Prometi a mim mesma (e de público!) que não iria falar nada sobre eleições desta vez. Tal qual a promessa de emagrecer no início de cada ano (de novo!) não consegui cumprir. Mas fiz um único artigo, comentário, sobre as eleições a presidente. O que escrevi foi antes de saber o resultado. Mas tanta gente gostou (não se envaideça, dona Dulce!) que resolvi compartilhar com o leitor. Vamos por partes:
1) Sobre escândalos e roubalheiras: há mais verdades ocultas nos porões da nossa história política que imagina nossa vã filosofia.
2) Não sejamos ingênuos: os mandatários sabem. Em Brasília, em São Paulo, em Bauru. Eles sempre sabem.
3) Como em toda regra há exceção, há os que não sabem. São minoria.
4) Penso que mesmo que não saibam, nem foram coniventes, ainda assim erraram.

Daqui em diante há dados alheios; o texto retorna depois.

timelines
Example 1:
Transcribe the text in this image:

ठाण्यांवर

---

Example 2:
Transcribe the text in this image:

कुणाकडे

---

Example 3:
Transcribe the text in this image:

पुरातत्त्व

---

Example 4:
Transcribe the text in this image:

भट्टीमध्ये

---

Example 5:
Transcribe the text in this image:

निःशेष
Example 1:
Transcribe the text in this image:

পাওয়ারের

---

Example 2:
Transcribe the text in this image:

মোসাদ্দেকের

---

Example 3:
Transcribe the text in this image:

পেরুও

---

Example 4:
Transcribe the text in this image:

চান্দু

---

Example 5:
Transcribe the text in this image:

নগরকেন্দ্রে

Erraram na escolha de quem comete deslizes, falcatruas em seu nome.
5) Na minha humilde concepção quem nomeia aquele que mancha o nome da instituição deveria tirar o time de campo. Puniria, claro, o tal amigo traidor. E se demitiria por vergonha alheia.

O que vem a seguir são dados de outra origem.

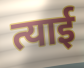
त्याई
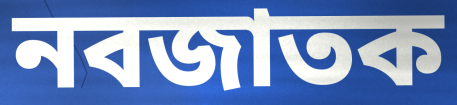
নবজাতক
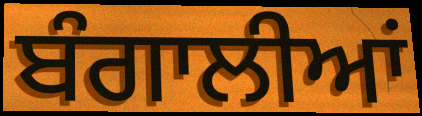
ਬੰਗਾਲੀਆਂ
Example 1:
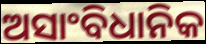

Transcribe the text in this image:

ଅସାଂବିଧାନିକ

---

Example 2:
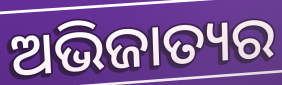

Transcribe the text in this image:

ଅଭିଜାତ୍ୟର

6) Não acreditava e que se Dilma fosse reeleita viesse uma catástrofe. Ainda não acredito.
7) Como também não acreditava que se Aécio ganhasse viria a grande mudança que queremos. Nem o começo dela.
8) O governo do PT tinha tudo para avançar na construção de um grande País. E não o fez.
9) O PT fez um belo programa de transferência de renda. Transferência não é geração. Essa é a diferença!
10) O modelo econômico que aí está esvaziou...
11) É preciso crescer, produzir. Nosso mundo contemporâneo não conhece modelo melhor de desenvolvimento que o através da produção.
12) É a partir do crescimento que se cria condições para a não concentração de renda.
13) O x da questão é ter o que comer, produzir o que se come. Com a barriga vazia, com fome, qualquer um perde o tino, a razão.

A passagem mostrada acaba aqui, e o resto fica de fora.